→ **LIST OF TASKS**
1. According to the passage on the Massachuset tribe, when and how did Chickataubut die?
2. Quote the passage on the Massachuset tribe word for word, giving the stretch from "This book lays" through "the Globe column.".
3. Decide whether each statement agrees with the passage on the Massachuset tribe, answering yes or no and quoting the words that settle it: (a) Wampatuck led the 1669 battle against the Mohawk. (b) Pokanoket was a tribe. (c) Trumbull held that the word "Massachuset" needed a second "t".

WAMPATUCK was Cutshamekin’s nephew and son of Chickataubut, known also as Josias, Josiah and Josias Chickataubut. Once a Ruler of 100 at Ponkapoag in today’s Canton, Massachusetts, he became an apostate to Christianity. In the 1669 battle against the Mohawk, after this Massachuset Sachem of the Blood had used several names including his father’s prestigious name, some historians wrote that it was Chickataubut who led and lost the battle. But that Grand Sachem had died of a smallpox epidemic some 36 years before in November 1633. In fact, it was Wampatuck, not Chickataubut, who led and lost the 1669 battle, and his life.

The tribe’s tragedy began its fatal drumbeat by the prevailing pestilence brought to the New World by French and English settlers who were immune to these deadly diseases brought over from Europe. The second devastating death toll came during King Philip’s War (1675-76) when most of the remaining Massachuset were incarcerated on wintery windswept Deer Island in Boston Harbor, where over half of their numbers died from frostbite and starvation. A similar fate awaited another group of innocent women, children and old men from the same tribe who had been herded onto bleak Clark’s Island in Plymouth Harbor.

As noted with Massasoit’s name and with the confusion over Wampatuck’s, misnomers are rife in the telling of early Native American history to the extent that they have left some historians and readers misinformed. This was an era shortly after the passing of the masterful William Shakespeare (1564-1616), when the impact of a word had more clout than its correctness (he spelled his own name variously).

Going along with the distain for correct spelling, one town clerk showed his contempt for getting the names of natives right by spelling one of their names four different ways on a quit-claim deed that transferred land from tribesmen to the settlers.

Pokanoket, first mistakenly called a tribe, was a place at Mount Hope, Rhode Island, essentially the area of Bristol, Barrington and Warren (this last the natives also called Sowams). The area was the center of power of the Wampanoag tribe. Nevertheless, up to King Philip’s War, they will be referred here as Pokanoket, because that’s what the early chroniclers called them; at the war’s beginning, and thenceforth, they will be called Wampanoag. Their leader Massasoit was called by his natives Ousamequin, Usamequin, Woosamequin, Asumequin, and so forth, perhaps various English spellings.

Other misnomers: INDIAN (as we know, Columbus didn’t land in India in 1492); and REDSKIN (they are tawny-skinned, light brown).

Years ago, a linguistics professor at Yale University, J. Hammond Trumbull, explained the spelling, or rather misspelling, of the word “Massachusetts” as we use it today for the once powerful tribe for whom the Commonwealth was named—the Massachuset: People of the Blue Hills. He noted (see Appendix A) that it meant “at or about the great hills” (i.e. the Blue Hills), where the tribe in winter hunted deer and bear.

He noted that the word “Massachuset” included the native tribe’s plural sign and that no second “t” was necessary. The early English simply added an extra “t” plus an “s” as plural. In their own language, they were “Massachuseuck.”

Separate incidents, skirmishes and wars about the 17th Century’s Colonial Period have included activities of individual Massachuset natives in numerous history books and articles, but as far as this writer could discover, no full-length book has been written about the tribe, its history, customs and legends, until now.

This book lays no claim to be an academic historian’s definitive work on the tribe that called itself the Massachuseuck. It is, however, a storyteller’s telling of the highlights he has spotted that tell this people’s tale, that sings their song as it were, their lament, and gives call to their joyous chant now, and only now, that their tale has been told, that gives drumbeat to this lamentable lay at long last – the Lay of the Massachuset.

The author Ed Quill is a former archivist at Boston City Hall and onetime chief librarian at The Boston Globe where he also served as a City Hall reporter and editor of its Ask the Globe column.

→ **SOURCE MATERIAL**
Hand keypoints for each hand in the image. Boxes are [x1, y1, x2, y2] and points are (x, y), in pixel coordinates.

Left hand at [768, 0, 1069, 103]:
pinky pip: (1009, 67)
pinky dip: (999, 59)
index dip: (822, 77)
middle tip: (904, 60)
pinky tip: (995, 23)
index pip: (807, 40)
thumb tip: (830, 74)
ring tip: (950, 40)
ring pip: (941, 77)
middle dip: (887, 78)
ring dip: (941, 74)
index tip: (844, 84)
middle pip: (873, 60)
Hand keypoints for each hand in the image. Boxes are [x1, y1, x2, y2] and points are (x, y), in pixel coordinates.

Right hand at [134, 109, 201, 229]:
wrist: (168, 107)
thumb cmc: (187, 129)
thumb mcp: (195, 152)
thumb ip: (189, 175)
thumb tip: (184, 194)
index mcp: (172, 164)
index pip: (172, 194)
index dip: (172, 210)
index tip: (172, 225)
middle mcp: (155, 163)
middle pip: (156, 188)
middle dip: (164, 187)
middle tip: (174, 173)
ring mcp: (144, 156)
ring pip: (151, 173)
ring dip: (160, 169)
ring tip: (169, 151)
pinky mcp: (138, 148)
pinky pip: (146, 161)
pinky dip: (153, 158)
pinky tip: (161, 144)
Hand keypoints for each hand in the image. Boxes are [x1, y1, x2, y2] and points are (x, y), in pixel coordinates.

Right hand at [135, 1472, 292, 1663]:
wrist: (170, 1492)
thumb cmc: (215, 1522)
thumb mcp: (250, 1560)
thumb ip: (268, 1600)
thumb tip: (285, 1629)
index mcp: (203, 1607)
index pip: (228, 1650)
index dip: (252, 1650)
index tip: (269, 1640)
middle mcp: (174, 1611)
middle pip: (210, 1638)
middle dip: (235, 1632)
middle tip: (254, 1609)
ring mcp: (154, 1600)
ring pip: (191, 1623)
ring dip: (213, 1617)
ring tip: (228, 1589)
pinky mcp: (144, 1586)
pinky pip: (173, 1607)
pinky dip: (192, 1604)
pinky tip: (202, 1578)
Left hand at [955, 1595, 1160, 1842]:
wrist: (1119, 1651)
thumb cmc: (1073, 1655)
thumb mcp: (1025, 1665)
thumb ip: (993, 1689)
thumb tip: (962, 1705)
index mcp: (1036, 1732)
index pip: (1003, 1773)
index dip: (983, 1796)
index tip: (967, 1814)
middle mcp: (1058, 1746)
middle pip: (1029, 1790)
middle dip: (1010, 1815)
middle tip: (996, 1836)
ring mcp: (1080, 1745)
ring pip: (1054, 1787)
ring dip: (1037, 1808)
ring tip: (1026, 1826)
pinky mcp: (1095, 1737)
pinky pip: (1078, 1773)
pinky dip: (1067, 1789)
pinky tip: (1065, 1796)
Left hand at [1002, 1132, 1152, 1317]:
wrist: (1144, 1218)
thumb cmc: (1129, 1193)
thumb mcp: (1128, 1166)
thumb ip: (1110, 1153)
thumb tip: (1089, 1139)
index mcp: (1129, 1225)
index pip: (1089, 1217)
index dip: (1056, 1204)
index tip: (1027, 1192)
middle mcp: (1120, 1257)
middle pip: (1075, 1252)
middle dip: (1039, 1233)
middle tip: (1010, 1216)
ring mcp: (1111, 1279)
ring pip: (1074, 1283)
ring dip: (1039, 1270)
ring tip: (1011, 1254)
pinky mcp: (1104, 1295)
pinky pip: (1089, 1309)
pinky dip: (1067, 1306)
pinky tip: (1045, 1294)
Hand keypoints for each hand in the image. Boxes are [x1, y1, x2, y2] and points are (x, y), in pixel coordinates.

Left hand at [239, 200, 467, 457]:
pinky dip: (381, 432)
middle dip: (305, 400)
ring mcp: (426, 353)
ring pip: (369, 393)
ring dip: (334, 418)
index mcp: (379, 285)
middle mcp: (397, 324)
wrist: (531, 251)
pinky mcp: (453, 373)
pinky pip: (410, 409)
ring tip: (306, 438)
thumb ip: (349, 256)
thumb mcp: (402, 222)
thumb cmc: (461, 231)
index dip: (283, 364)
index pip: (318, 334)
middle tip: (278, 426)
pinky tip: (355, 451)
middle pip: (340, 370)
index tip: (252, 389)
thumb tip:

→ **ANSWERS TO EACH TASK**
1. He died of a smallpox epidemic in November 1633.

2.
This book lays no claim to be an academic historian’s definitive work on the tribe that called itself the Massachuseuck. It is, however, a storyteller’s telling of the highlights he has spotted that tell this people’s tale, that sings their song as it were, their lament, and gives call to their joyous chant now, and only now, that their tale has been told, that gives drumbeat to this lamentable lay at long last – the Lay of the Massachuset.

The author Ed Quill is a former archivist at Boston City Hall and onetime chief librarian at The Boston Globe where he also served as a City Hall reporter and editor of its Ask the Globe column.

3.
(a) Yes: "it was Wampatuck, not Chickataubut, who led and lost the 1669 battle, and his life."
(b) No: "Pokanoket, first mistakenly called a tribe, was a place at Mount Hope, Rhode Island"
(c) No: "no second “t” was necessary"